THE INPUT:
[Start of Attachment]

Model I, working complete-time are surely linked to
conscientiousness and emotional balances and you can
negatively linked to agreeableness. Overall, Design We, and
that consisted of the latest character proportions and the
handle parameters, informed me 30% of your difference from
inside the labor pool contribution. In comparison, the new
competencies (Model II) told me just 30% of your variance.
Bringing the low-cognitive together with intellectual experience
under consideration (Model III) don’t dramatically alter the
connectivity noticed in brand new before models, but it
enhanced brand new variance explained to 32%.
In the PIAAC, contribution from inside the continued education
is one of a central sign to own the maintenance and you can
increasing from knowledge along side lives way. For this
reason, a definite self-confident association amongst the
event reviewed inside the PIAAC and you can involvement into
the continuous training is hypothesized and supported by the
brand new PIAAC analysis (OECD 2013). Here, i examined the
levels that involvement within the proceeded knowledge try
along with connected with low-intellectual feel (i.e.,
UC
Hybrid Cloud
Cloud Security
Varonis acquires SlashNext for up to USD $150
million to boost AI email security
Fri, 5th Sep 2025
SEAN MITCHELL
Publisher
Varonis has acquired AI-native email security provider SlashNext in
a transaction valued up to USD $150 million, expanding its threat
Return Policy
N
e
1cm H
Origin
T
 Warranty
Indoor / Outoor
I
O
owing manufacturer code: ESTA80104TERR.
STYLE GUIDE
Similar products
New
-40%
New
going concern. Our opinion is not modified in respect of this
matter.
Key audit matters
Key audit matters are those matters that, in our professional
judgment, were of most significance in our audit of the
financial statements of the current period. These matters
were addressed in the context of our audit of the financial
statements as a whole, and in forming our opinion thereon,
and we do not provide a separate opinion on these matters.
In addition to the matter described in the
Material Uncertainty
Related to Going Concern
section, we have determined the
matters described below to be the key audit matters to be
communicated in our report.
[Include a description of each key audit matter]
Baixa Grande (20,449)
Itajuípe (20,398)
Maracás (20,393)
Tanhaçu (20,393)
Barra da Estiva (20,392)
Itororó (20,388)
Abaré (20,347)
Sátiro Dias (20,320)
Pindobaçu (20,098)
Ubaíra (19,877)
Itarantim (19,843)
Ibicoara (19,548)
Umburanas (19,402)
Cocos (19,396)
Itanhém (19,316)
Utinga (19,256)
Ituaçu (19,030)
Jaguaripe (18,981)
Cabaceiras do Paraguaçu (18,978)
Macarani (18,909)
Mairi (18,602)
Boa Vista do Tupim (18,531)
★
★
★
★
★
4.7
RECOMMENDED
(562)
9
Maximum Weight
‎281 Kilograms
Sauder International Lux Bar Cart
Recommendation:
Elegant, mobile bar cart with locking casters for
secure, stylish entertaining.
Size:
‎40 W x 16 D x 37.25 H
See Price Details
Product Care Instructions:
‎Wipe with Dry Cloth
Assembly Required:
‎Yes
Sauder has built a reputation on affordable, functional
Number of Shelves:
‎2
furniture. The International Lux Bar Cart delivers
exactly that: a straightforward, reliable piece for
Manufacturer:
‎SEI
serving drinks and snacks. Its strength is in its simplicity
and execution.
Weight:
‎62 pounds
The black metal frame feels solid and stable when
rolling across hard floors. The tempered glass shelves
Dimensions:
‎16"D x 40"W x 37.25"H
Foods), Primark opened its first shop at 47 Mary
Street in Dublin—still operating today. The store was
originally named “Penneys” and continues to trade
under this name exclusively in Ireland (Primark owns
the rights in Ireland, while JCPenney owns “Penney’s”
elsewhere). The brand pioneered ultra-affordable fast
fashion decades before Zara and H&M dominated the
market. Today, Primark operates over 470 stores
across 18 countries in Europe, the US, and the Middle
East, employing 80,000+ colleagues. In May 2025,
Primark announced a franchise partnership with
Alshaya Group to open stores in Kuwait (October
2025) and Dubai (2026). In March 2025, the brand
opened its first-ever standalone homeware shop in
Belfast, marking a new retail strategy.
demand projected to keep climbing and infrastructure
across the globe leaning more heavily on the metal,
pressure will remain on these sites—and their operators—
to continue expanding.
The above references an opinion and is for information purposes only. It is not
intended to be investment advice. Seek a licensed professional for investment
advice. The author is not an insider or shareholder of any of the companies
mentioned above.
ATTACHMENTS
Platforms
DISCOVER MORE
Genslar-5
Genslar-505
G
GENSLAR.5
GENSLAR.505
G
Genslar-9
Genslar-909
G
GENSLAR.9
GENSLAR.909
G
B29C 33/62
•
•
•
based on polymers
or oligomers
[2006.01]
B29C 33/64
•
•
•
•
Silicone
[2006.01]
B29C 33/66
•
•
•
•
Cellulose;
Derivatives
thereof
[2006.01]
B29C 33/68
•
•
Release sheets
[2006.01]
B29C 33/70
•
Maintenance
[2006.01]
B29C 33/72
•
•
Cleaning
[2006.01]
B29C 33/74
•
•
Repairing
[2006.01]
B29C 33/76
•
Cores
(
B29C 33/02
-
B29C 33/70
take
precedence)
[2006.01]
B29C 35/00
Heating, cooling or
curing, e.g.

[End of Attachment]

Wherever the string "financial" shows up in the material, copy the line that holds it.

financial statements of the current period. These matters
were addressed in the context of our audit of the financial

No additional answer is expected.